Foundations like Alkarama are also able to investigate a much larger volume of cases than the Working Group because of their close contacts with investigators on the ground, families of victims, lawyers, and victims themselves. Such close personal contact leads to a much higher quality of evidence compiled that is outside the scope of the Working Group’s capabilities. Thus inquiries into secret detentions, detentions within states’ domestic laws, and cases of reprisals are much more effective due to the focus of Alkarama on one area of the world. While the Middle East is vast and arbitrary detention is widespread, the scale of cases is much smaller than that focused on by the Working Group. The relationship of Alkarama with the WGAD points to the huge importance of legal NGOs in aiding the WGAD to be able to render well-founded opinions on as many cases as possible. Without the help of NGOs, the WGAD would have to rely solely on the evidence supplied by family members and victims who are not trained in international law and unfamiliar with the information that needs to be gathered and substantiated in order for an opinion to be generated.

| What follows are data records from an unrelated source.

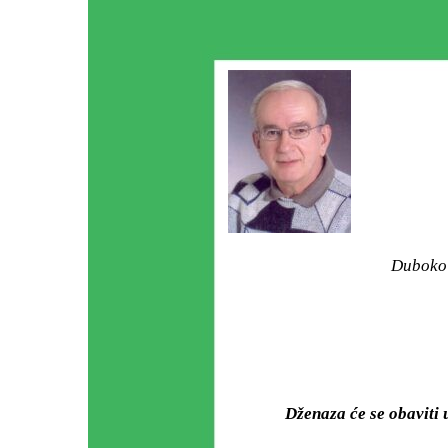
Duboko 
Dženaza će se obavit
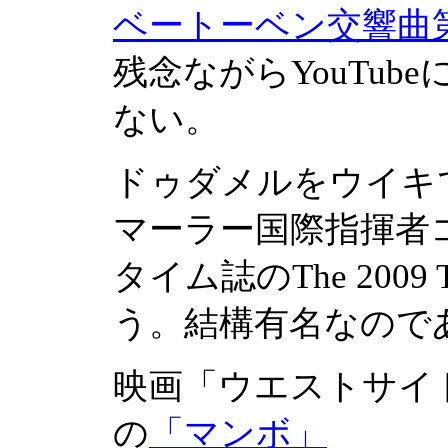
ベートーベン交響曲第
残念ながらYouTu
ない。
ドゥダメルをウイキで
マーラー国際指揮者コ
タイム誌のThe 200
う。結構有名なので
映画「ウエストサイ
の
「マンボ」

Though the Working Group on Arbitrary Detention-and all human rights mechanisms, for that matter-may not achieve results in a majority of cases, it is still the only one in place to protect those who have been deprived of their rights and face further, even more extreme atrocities if they do not seek justice. The WGAD is made much more efficient by the NGOs that provide it with cases and carry out investigations for the victims. The issue of the Working Group’s organization could be further improved if the WGAD were to start a larger internship program and offer unpaid positions to those studying international law. The efficacy of the Working Group could also be improved if the Secretariat was enlarged, being that it is the organizational arm of the WGAD and instrumental in ensuring that all cases received by the Group are at the very least reviewed. Another fundamental tool at the disposal of the WGAD is collaboration not only with NGOs but also with other Special Procedures: in 2010 several joint opinions and urgent appeals were rendered in concert with other Working Groups and Special Rapporteurs, allowing the groups to combine resources and legal powers. Without serious organizational reform, the WGAD must continue to work closely with both NGOs and other Special Procedures to maintain even the seemingly small amount of output that it currently generates.

Although in 2010 the WGAD only received information on the release of three individuals out of hundreds on whose cases it rendered an opinion, how can the freedom of a single individual be measured against the continued detention of those in prison? The release of Burmese activist Suu Kyi-whose detention the WGAD has repeatedly judged to be arbitrary-could yet give rise to a political movement that could topple a totalitarian regime. The WGAD may not be the perfect system, but it is the only one that the world has to turn to at this point. Until the states of the world back up statements of support for human rights with real enforcement power and ample resources, the Special Procedures of the UN are vital to ensure that at least some victims attain justice.

[1] El Hadji M. Sow, Chair-Rapporteur, Report of the Working Group on Arbitrary Detention 2009, p. 17.